‘Nefesinizi Nasıl Tutarsınız?’ oyununun hem Yönetmeni hem de Başrol Oyuncusu Murat Daltaban, oyun hakkında değerlendirmelerde bulundu.
Eylem AYDOĞDU
İstanbul
2016- 2017 ülkenin her bakımdan istenmeyecek yoğunluklar yaşadığı bir zaman dilimi olarak anılması, tiyatro sanatçılarını pes ettirmiyor ve bu yoğunluk tiyatro sahnelerinin işini çoğaltıyor. Adeta gazete veya herhangi bir haber merci haline gelen tiyatrolarda, neredeyse her ay yeni bir oyunla karşılaşıyoruz. Prömiyerler, galalar, hızına yetişemediğimiz tüm olumsuzlukları tarihe kazıma çabalarının en iyi kanıtı olarak sezonun hızına hız katıyor.
Yoğun sahnelerin başında gelen DOT Tiyatrosu da, sahnesinde modernizm ve kapitalizmi farklı ve yeni bir açıdan değerlendirebileceğimiz Zinnie Harris’in yazdığı “Nefesinizi Nasıl Tutarsınız?” oyununa yer veriyor. Oyununun hem Yönetmeni hem de Başrol Oyuncusu Murat Daltaban’dan oyun hakkındaki düşüncelerini aldık:
“Nefesinizi Nasıl Tutarsınız?” Oyununda dünyada birçok ülkenin başına gelen terör, enflasyon, kaçak yoldan göç gibi eylemlerin Avrupalının başına geldiğini görüyoruz. Oyun Avrupalılığın üzerinden neyi eleştiriyor?
Modernizm ve kapitalizm eleştirisi yapıyor. Çok tanıdık bir eleştiri konusunu güncel ve yepyeni bir açıdan hedefe koyuyor. Bir Avrupalı öz eleştirisinden öteye götürüp evrensel bir insan-şeytan, kadın-erkek ilişkisine taşıyor tartıştığı fikri.
Oyun bir uyarı, bir kehanet, ütopyanın distopyaya dönüşme hikayesi… “Avrupalı olmak” fikrini de tartışırken, aynı gemide olduğumuzu söyleyen bir hikaye. Sözünü ettiğiniz Avrupalılık üzerine kitaplar yazılıyor, değerleri sorgulanıyor. Yalnızca kolonyalizm üzerinden çözümlenemeyecek kadar karmaşık, ekonomik, tarihi ve sosyolojik bir konu Avrupalılık. Avrupalının bile sahip çıkamadığı iyiler ve kötüler karmaşası.

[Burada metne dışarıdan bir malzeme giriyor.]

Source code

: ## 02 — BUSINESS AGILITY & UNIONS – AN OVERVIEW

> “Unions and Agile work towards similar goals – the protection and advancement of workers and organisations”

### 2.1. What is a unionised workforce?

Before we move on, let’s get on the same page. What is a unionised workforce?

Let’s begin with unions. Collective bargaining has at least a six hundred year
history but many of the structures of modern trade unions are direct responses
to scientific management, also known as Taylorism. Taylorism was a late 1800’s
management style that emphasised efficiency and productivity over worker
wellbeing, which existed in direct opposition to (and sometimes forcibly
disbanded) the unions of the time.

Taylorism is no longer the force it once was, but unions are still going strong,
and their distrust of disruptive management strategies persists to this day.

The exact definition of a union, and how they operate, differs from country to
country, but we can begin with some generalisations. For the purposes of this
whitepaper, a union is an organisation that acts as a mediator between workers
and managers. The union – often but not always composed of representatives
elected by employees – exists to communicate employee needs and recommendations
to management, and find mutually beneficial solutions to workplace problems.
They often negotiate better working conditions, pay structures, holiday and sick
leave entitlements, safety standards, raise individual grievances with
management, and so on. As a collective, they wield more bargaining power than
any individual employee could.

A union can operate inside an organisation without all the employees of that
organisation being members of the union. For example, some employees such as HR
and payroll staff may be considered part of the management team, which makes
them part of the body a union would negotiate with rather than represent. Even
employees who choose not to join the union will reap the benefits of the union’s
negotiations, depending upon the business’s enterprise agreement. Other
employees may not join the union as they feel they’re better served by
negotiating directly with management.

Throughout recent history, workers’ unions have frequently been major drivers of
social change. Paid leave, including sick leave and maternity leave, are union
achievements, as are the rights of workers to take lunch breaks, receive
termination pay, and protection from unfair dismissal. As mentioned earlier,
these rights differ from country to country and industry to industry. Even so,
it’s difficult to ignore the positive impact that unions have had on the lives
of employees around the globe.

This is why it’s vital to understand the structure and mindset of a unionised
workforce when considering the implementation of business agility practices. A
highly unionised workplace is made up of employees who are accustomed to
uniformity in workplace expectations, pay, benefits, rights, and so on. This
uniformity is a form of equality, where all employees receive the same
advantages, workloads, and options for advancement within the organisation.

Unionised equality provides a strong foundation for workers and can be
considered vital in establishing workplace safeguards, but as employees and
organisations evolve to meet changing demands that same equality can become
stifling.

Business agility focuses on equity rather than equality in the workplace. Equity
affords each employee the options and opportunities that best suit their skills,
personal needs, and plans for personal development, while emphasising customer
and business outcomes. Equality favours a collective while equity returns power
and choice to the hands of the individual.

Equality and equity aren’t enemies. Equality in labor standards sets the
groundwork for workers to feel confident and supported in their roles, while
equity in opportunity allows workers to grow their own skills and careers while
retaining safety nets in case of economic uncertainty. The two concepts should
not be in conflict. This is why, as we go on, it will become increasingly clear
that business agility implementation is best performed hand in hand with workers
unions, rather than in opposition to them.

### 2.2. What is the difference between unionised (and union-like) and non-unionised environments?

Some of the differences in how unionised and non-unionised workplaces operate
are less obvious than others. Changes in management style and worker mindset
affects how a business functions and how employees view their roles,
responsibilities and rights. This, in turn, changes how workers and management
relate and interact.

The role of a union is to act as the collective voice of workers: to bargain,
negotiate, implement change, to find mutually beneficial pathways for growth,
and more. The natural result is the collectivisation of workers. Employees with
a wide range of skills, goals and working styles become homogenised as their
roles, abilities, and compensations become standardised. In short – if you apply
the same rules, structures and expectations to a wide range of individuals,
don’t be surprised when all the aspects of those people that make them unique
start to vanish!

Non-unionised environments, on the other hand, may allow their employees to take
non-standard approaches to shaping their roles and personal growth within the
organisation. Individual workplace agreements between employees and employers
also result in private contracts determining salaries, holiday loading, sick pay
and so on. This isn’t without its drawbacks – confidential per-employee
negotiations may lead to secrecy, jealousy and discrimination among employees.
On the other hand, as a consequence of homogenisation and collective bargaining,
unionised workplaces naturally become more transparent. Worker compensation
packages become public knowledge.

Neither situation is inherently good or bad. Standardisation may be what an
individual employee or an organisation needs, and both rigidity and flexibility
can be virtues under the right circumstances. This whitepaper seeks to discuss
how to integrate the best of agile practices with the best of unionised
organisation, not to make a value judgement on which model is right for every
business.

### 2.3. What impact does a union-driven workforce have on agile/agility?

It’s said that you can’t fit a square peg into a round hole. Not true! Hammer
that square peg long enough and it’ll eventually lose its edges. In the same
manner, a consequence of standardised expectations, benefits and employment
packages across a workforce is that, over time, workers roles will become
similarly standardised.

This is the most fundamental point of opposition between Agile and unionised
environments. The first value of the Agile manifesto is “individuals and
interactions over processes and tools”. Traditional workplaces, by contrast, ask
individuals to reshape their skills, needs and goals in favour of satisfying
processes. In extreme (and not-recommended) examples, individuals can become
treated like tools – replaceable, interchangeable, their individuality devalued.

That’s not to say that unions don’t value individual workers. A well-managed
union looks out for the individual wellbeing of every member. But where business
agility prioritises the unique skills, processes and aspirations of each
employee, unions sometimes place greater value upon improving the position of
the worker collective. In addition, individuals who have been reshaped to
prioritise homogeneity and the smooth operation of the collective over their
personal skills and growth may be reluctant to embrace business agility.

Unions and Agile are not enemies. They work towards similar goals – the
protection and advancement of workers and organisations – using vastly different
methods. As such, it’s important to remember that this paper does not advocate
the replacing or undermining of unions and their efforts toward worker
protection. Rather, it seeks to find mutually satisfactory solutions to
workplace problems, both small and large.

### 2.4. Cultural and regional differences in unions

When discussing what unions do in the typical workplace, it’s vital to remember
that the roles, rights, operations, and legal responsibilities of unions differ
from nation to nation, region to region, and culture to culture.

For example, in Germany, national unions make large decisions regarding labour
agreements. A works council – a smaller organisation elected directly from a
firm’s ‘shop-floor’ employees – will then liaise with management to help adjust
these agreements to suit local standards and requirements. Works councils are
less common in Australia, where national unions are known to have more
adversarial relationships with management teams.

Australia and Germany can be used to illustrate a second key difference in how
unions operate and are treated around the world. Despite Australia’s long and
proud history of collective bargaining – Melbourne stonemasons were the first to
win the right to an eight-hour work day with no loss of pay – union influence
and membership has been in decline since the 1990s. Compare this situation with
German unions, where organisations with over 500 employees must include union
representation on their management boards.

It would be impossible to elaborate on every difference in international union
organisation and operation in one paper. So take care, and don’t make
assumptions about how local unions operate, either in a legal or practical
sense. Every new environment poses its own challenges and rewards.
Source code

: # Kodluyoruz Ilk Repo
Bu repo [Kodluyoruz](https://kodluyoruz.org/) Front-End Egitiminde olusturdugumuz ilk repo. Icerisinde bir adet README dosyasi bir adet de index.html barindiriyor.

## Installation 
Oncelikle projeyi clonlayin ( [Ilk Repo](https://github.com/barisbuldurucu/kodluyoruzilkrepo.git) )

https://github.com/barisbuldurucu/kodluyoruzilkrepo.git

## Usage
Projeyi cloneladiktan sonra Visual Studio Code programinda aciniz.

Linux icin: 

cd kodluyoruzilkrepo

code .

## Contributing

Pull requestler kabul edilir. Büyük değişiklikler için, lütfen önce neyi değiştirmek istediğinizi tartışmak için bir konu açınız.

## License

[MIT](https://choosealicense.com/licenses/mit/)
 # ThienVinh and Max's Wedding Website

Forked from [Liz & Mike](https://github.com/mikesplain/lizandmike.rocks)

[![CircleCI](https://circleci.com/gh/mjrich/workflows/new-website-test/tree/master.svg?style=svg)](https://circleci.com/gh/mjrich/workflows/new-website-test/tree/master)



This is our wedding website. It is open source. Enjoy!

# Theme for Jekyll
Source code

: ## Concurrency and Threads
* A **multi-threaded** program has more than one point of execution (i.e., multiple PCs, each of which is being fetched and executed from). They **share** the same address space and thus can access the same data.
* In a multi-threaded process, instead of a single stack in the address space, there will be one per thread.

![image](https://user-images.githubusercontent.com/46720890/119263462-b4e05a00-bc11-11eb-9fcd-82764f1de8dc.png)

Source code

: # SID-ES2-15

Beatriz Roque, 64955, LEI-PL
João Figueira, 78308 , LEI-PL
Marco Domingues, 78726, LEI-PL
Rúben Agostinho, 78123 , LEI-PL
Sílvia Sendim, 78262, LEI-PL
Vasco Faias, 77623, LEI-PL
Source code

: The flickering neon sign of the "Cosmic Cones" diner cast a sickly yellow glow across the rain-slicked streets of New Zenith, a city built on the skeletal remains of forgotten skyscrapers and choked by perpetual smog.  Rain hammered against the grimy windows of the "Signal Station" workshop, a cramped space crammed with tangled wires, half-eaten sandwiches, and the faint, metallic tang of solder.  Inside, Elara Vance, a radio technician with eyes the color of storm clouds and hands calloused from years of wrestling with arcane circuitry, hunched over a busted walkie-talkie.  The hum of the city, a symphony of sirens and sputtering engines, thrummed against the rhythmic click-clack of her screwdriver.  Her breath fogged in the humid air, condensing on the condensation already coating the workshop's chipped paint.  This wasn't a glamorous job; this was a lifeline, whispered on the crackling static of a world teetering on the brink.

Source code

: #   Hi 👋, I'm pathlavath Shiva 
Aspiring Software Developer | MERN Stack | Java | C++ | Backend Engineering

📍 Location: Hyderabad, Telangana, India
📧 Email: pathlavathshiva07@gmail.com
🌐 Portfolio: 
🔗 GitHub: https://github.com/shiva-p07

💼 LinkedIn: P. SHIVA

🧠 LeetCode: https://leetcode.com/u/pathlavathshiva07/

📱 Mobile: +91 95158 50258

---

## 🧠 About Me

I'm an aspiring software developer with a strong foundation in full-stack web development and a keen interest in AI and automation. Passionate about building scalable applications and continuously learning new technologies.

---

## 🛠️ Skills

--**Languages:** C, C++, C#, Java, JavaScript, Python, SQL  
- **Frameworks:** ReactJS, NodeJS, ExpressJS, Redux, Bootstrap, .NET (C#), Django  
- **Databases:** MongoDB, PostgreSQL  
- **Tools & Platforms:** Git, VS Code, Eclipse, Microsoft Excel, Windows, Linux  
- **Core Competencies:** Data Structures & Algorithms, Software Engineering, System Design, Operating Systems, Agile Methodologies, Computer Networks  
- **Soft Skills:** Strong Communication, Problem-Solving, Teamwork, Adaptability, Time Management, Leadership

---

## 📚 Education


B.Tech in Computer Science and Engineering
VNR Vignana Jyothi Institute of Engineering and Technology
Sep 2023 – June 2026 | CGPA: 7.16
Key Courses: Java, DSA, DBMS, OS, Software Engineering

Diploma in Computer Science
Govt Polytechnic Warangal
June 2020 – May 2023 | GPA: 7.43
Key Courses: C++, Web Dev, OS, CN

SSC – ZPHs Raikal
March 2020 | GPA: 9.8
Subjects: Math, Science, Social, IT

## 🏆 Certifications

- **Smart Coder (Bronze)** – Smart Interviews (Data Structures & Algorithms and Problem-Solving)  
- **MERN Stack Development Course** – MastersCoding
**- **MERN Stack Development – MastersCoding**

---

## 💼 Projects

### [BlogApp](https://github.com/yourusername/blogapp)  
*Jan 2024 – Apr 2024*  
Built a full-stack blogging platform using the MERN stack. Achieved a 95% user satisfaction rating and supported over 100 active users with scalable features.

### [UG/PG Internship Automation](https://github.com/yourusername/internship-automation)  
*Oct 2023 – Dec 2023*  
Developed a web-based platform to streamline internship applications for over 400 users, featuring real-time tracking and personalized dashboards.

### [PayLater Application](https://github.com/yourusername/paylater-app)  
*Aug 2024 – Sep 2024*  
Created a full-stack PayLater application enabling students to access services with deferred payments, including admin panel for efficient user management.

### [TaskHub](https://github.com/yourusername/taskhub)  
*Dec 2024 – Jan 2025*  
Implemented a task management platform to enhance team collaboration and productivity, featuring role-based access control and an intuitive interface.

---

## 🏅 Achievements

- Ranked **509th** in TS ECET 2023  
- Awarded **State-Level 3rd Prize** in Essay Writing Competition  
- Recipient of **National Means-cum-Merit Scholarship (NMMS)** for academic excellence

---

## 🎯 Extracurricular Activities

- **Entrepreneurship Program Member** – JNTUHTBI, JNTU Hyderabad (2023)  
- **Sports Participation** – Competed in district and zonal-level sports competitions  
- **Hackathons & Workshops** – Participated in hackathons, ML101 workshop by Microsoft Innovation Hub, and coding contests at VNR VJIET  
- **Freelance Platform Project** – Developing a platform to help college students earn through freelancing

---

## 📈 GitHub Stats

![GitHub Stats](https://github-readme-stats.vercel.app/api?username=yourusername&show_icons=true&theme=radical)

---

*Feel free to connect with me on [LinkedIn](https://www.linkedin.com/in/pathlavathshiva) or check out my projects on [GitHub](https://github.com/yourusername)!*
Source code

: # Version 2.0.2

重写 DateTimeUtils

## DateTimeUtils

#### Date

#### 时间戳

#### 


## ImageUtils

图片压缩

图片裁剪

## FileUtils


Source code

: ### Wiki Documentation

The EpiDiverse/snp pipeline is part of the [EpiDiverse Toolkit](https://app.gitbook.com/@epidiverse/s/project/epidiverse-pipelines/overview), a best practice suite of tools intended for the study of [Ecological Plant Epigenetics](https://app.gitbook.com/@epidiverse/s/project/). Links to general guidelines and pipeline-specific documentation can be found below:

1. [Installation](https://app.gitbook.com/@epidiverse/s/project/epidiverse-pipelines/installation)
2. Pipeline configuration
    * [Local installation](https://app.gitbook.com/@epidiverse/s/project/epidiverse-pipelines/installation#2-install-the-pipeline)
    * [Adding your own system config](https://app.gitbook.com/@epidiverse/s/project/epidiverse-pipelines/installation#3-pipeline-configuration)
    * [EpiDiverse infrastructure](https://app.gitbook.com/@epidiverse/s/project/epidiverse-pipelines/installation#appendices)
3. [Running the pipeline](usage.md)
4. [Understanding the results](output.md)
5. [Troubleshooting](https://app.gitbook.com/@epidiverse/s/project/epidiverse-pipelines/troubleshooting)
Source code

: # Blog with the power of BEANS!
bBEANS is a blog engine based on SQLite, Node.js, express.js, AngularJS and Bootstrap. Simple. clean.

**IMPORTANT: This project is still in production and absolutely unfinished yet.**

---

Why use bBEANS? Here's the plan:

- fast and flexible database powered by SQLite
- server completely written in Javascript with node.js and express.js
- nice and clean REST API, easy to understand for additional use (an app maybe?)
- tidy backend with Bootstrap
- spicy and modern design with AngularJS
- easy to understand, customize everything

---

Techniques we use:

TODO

‘ŞEYTANIN ASLA BORCU OLMAZ’
Oyunda erk bir iblis var. Neden iblis erkle eşleştiriliyor?
Bence bu sorunun cevabını herkes kendine sormalı, bunun cevabı çok basit!..
Partneriniz Dana’ya sarf ettiğiniz bir cümleniz var ki; günümüzü maalesef çok iyi özetliyor; “Kadınsın, üzerinde kafa patlatacağım bir şey değilsin!” Bu psikolojik şiddeti nasıl değerlendiriyorsunuz?
Şeytani, alçakça ve aptalca …
İblis Dana’ya karşı oyun boyunca borcunu ödemeye çalışıyor. Neden borcu ödemek için bu kadar çaba sarf ediyor?
Oyundaki kütüphaneci ne diyor? “Şeytanın asla borcu olmaz!” Ticari anlaşmanın atası diye tarif ediyor kütüphaneci şeytanı. İlk alış-verişi kiminle yaptığını ve bedelini düşününce çok anlamlı…
Zinnie Harris’in yazdığı gibi sizce de “Dünya kadınlar için vahşi bir orman” mı?
Evet, ama erkek için de vahşi bir orman, tek fark erkek bunu farkına varacak şuura sahip değil…
Oyunun rejisi size ait ve oldukça hareketli, seyirciyi her an şaşırttığı gibi, oyunu da hep yüksekte tutan bir anlatım söz konusu…
Bir yol ve yolculuk hikayesi anlatılıyor sahnede. Yolu bir tiyatro sahnesinde anlatmak kendi zorluğuyla gelir. Çözümler ararken sahne dinamiği de kendini ortaya çıkardı.